Question

The number of ways of painting the faces of a cube with six different colours is
[a] 30
[b] 6
[c] 6!
[d] None of these.

Answer 1

Hint: There are two cases of the problem which we need to consider. Case I being when the faces of the cube are distinct. Case II being the Case when the faces of the cube are not distinct. Observe that the first Case is equivalent to the arrangement of 6 people in 6 seats. Use the fact that the arrangement of r people among n people in r places can be done in $^{n}{{P}_{r}}$. Hence determine the number of ways of colouring the cube in Case I. Observe that in Case II, 8 different combinations of Case I are actually only one distinct combination. Hence determine the number of ways of colouring the cube in Case II.

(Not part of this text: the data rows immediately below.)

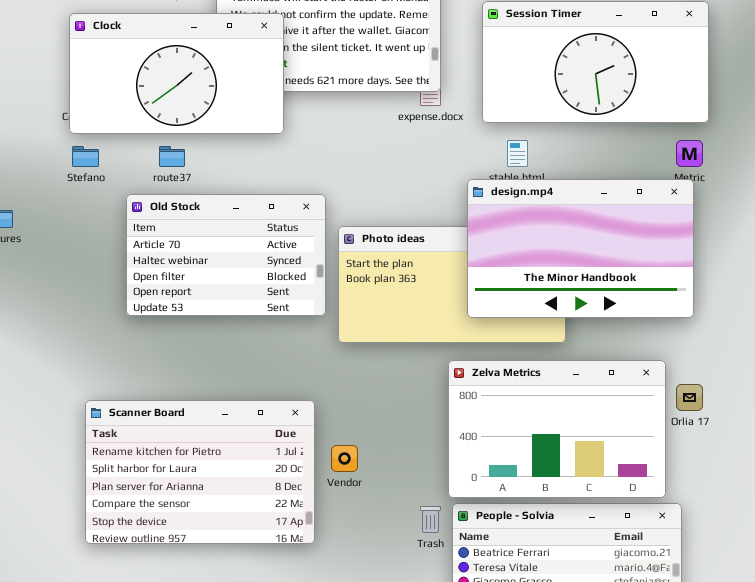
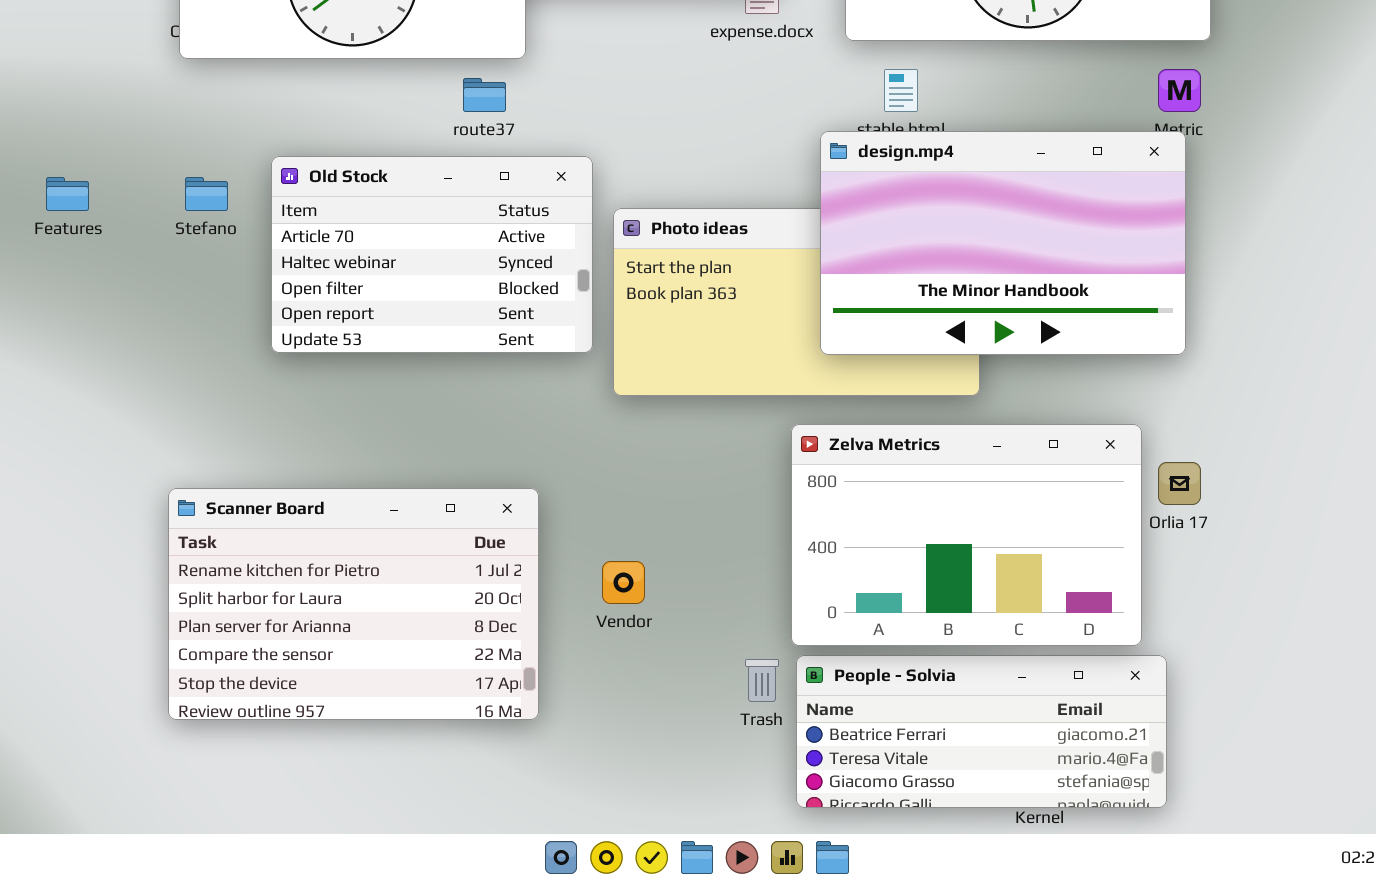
Stefano: [72,146,99,167] -> [185,177,228,211], moved
route37: [159,146,185,167] -> [463,78,506,112], moved
Scanner Board: [85,400,315,544] -> [168,488,539,720], moved

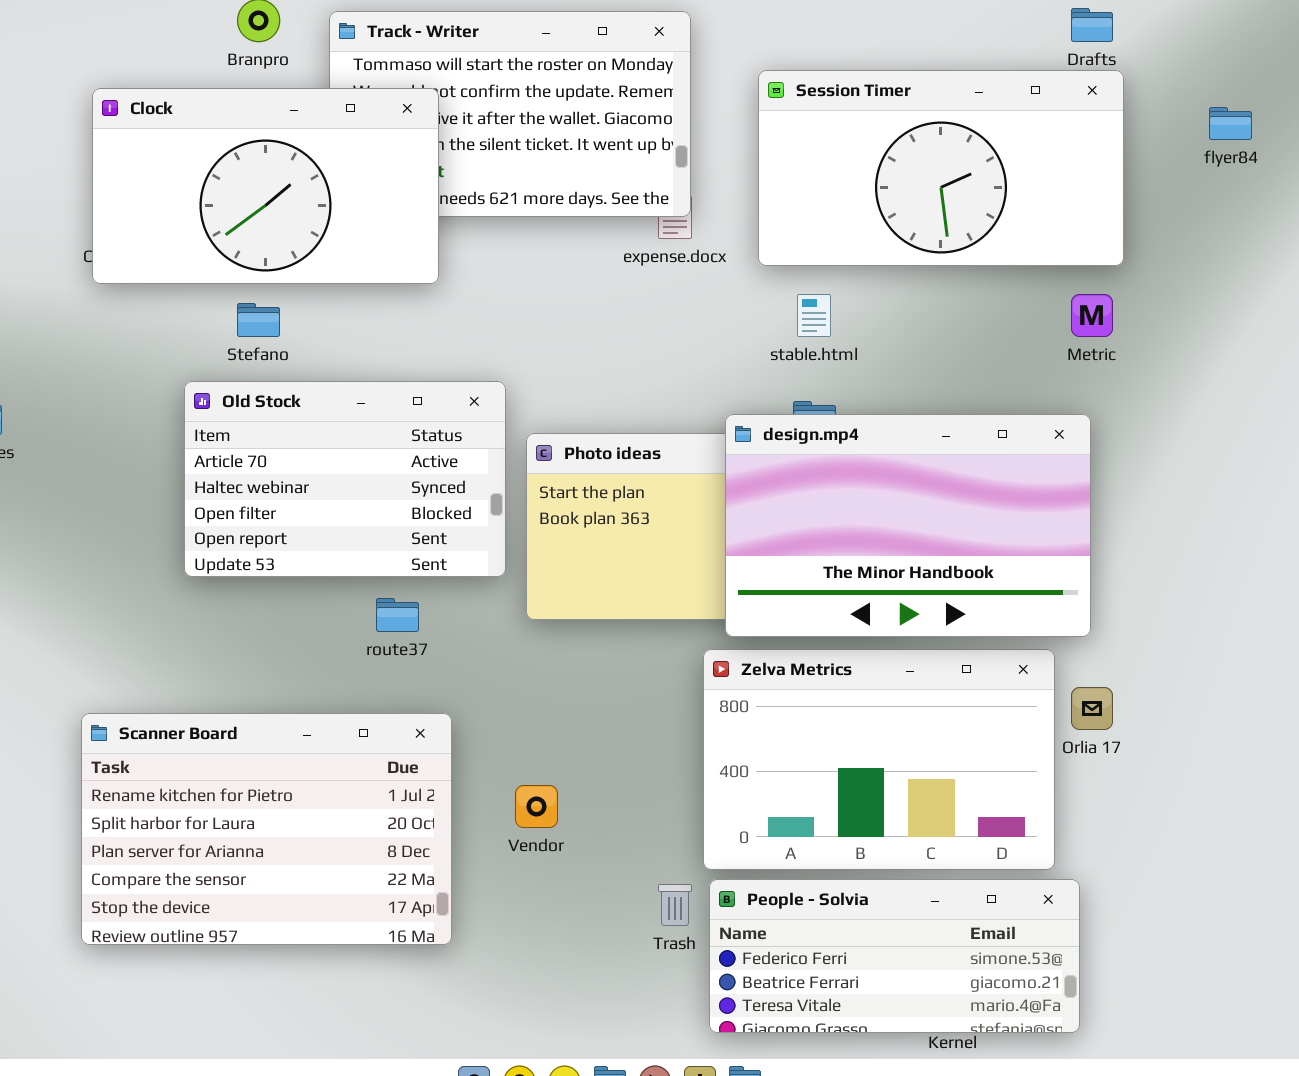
route37: [463,78,506,112] -> [376,598,419,632], moved
design.mp4: [820,131,1186,355] -> [725,414,1091,637], moved
Stefano: [185,177,228,211] -> [237,303,280,337], moved
People - Solvia: [796,655,1167,808] -> [709,879,1080,1033], scrolled up 1 row

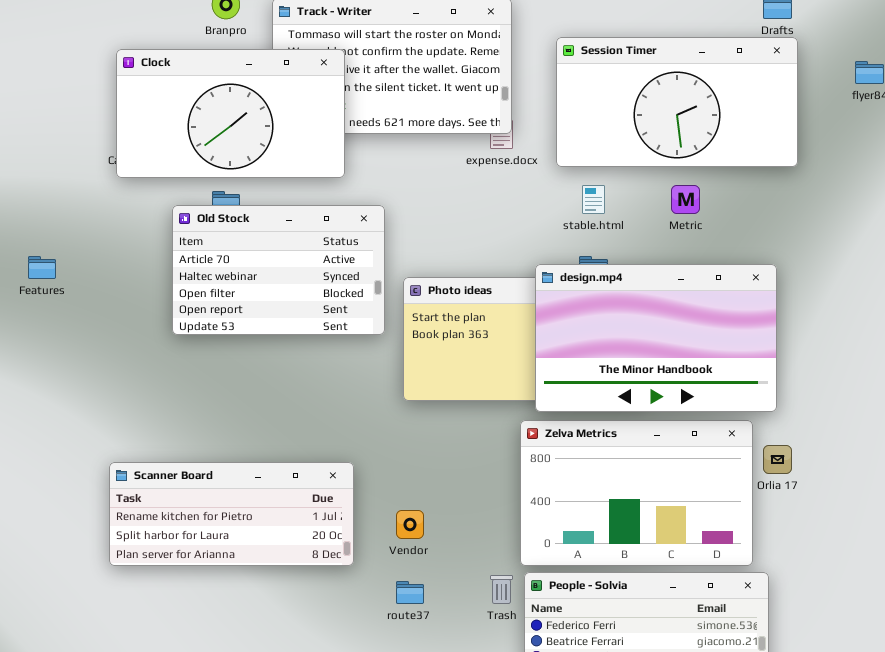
Metric: [1071,294,1113,337] -> [671,185,700,214], moved
Old Stock: [184,381,506,577] -> [172,205,385,335], moved
route37: [376,598,419,632] -> [396,581,424,604], moved
Scanner Board: [81,713,452,945] -> [109,462,354,566], resized

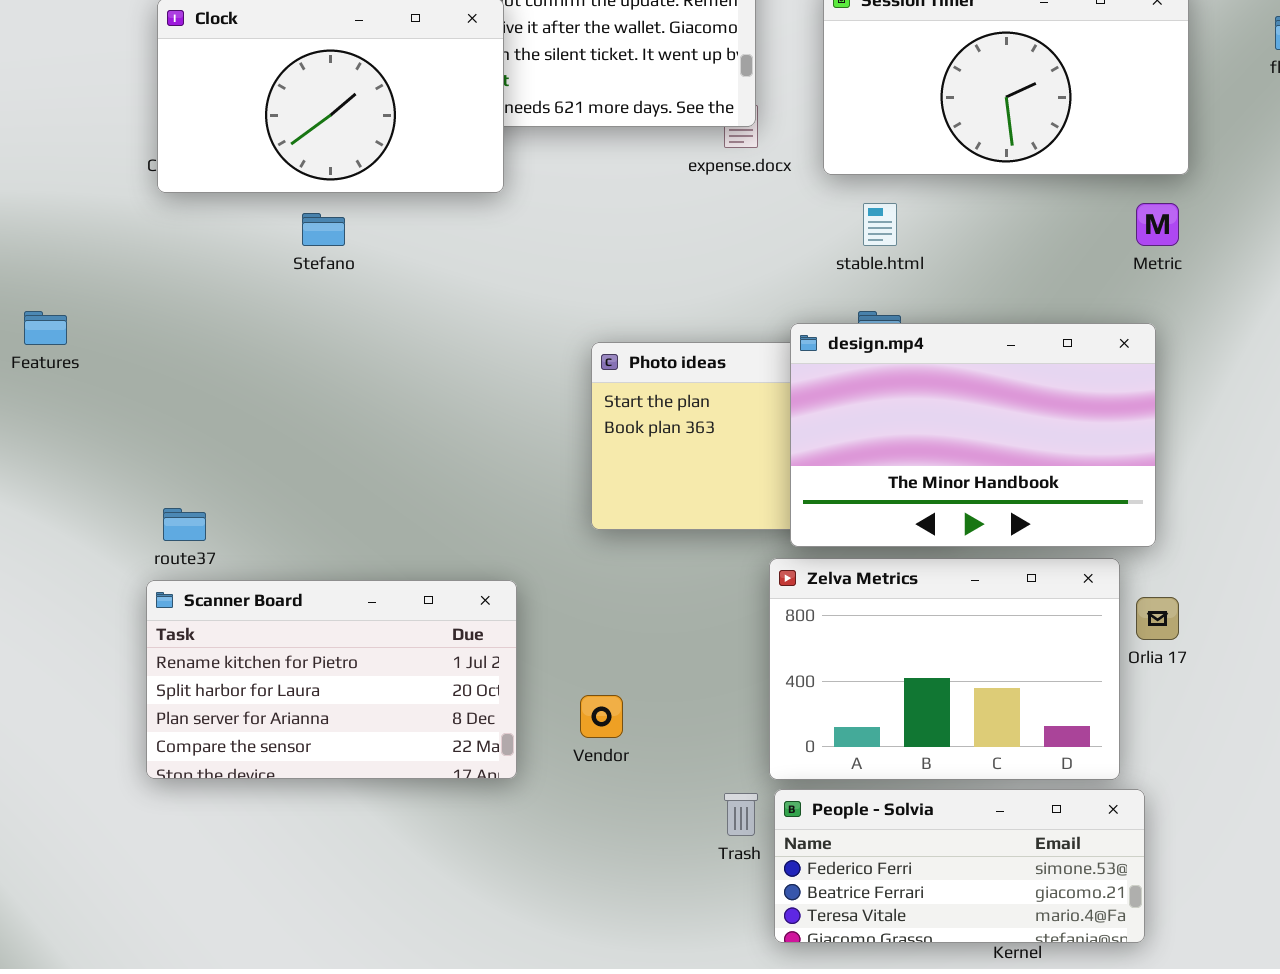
Metric: [671,185,700,214] -> [1136,203,1179,246], moved
Old Stock: [172,205,385,335] -> none, closed
Scanner Board: [109,462,354,566] -> [146,580,517,779], resized
route37: [396,581,424,604] -> [163,508,206,541], moved

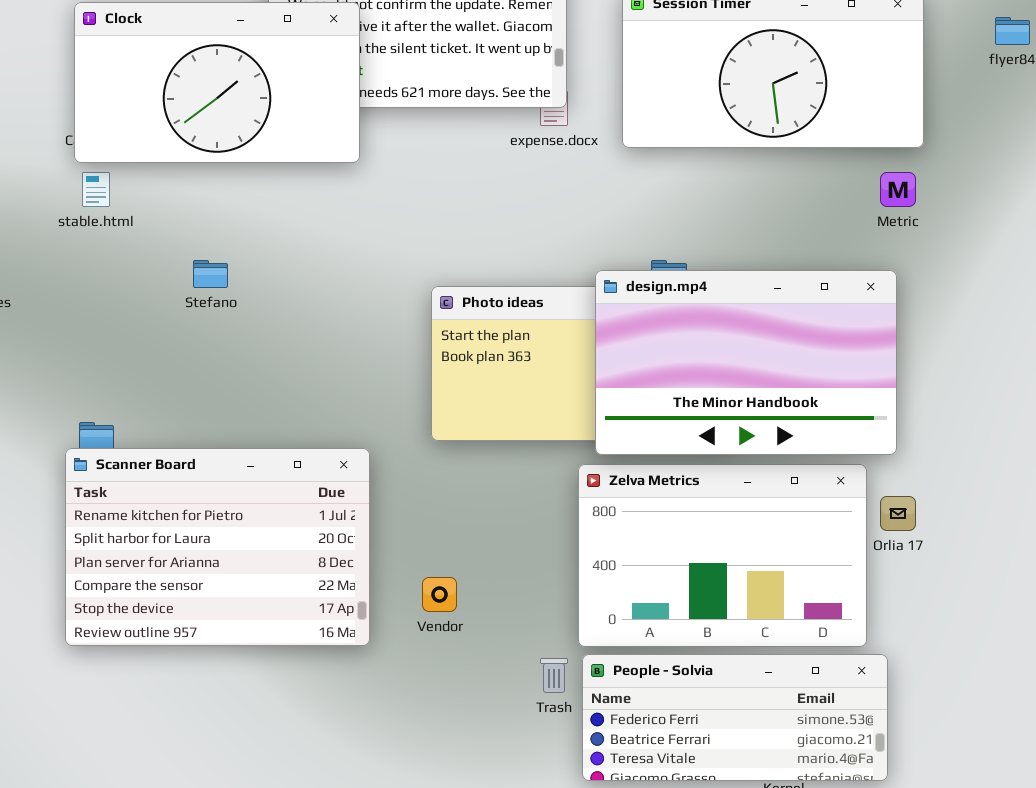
stable.html: [863,203,897,246] -> [82,172,110,207], moved
Stefano: [302,213,345,246] -> [193,260,228,288], moved
Scanner Board: [146,580,517,779] -> [65,448,370,646], resized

Complete step-by-step answer:
We need to consider two cases to solve the question:
Case I: When all the faces are considered to be distinct, e.g. the faces of a dice.
In this case, we can colour face 1 in 6 different ways, face 2 in 5 different ways(excluding the colour used in face 1), face 3 in 4 different ways, face 4 in 3 different ways, face 5 in 2 different ways and face 6 in one way.
We know from the fundamental principle of counting if the number of ways in which we can do task A is m and the number of ways in which we can do task B is n, then the number of ways in which we can do both the tasks A and B is mn.
Hence by the fundamental principle of counting, the number of ways in which we can colour the cube is $6\times 5\times 4\times 3\times 2\times 1=6!$ ways.
Hence the number of ways of colouring the cube with 6 different colours is 6!.
Hence option [c] is correct.
Case II: In this case the faces of the cube are not distinct, i.e. the opposite faces of the cube are identical.
Since the opposite faces of the cube are identical, if we interchange the colours between them, the net colouring of the cube does not change. Now for every colouring of the cube, the interchange between opposite faces of the cube can be done in $2!\times 2!\times 2!=8$ ways.
Hence every combination of Case II is considered 8 times in Case I
Hence, we have
The number of ways of colouring the cube in Case II is $\dfrac{6!}{8}=90$
Hence option [d] is correct.

Note: [1] For exam purposes, if nothing about the cube is said, we consider the cube to be in Case II and hence option [d] will be correct. There is a common mistake of overcounting in the questions of permutations and combinations which many students make. This can be avoided by making a few combinations using the argument applied in solutions and checking for repetition.